The CBN ended its statement by revealing that the naira to U.S. dollar exchange rate at the Investors’ & Exporters’ (I&E) window on the morning of June 1, 2023, was N465 per dollar. In contrast, dealers on the black market were said to be offering as much as N740 for every dollar. As has been reported by Bitcoin.com News, the gap between the rate offered on the official market and the parallel market has widened over the past few years. According to a report, the parallel market rate was at one point almost twice the I&E rate.

Some Nigerian and foreign economic experts have said the CBN’s current exchange rate overvalues the naira by as much as 20%. Others like Tatonga Rusike, a Bank of America economist, predicted that the CBN would eventually devalue the naira’s exchange rate versus the dollar by as much as 20%.

Publication Says Its Story Is Based on Facts

Meanwhile, in its earlier report that prompted the CBN’s furious response, the Daily Trust said the CBN had on May 31 sold U.S. dollars on the I&E market at the rate of N631:USD1. The report insinuated that the devaluation may have been sanctioned by the country’s new president Bola Ahmed Tinubu. In his inauguration speech less than 48 hours earlier, Tinubu hinted that his administration would move to unify the naira’s multiple exchange rates.

However, after the central bank issued its terse statement which also questioned the publication’s professionalism, Daily Trust said in a tweet that it stood by the story.

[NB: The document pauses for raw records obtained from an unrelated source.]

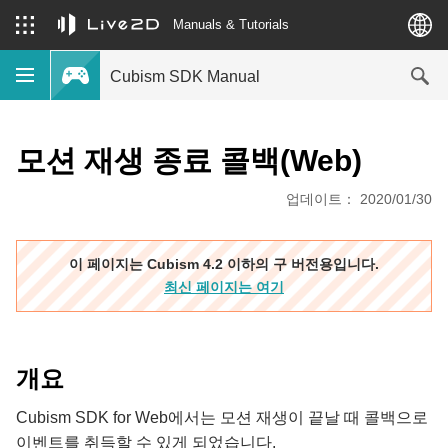
Manuals & Tutorials
Cubism SDK Manual
모션 재생 종료 콜백(Web)
업데이트： 2020/01/30
이 페이지는 Cubism 4.2 이하의 구 버전용입니다.
최신 페이지는 여기
개요
Cubism SDK for Web에서는 모션 재생이 끝날 때 콜백으로
이벤트를 취득할 수 있게 되었습니다.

The publication insisted that the story “contains three facts and one interpretation.” One of these according to Daily Trust is the fact that the CBN “sold dollars to banks on behalf of their customers at the said rate [N631:USD1]” on May 31. President Tinubu’s call for the unification of the naira exchange rates as well as his meeting with the CBN governor on May 30 are the two other uncontested facts, the publication said.

Besides rejecting the central bank’s fake news label, Daily Trust also said it had evidence to back its claims that the CBN had used a different exchange rate on the day in question. The publication said the onus is on the CBN to “provide any facts to the contrary.”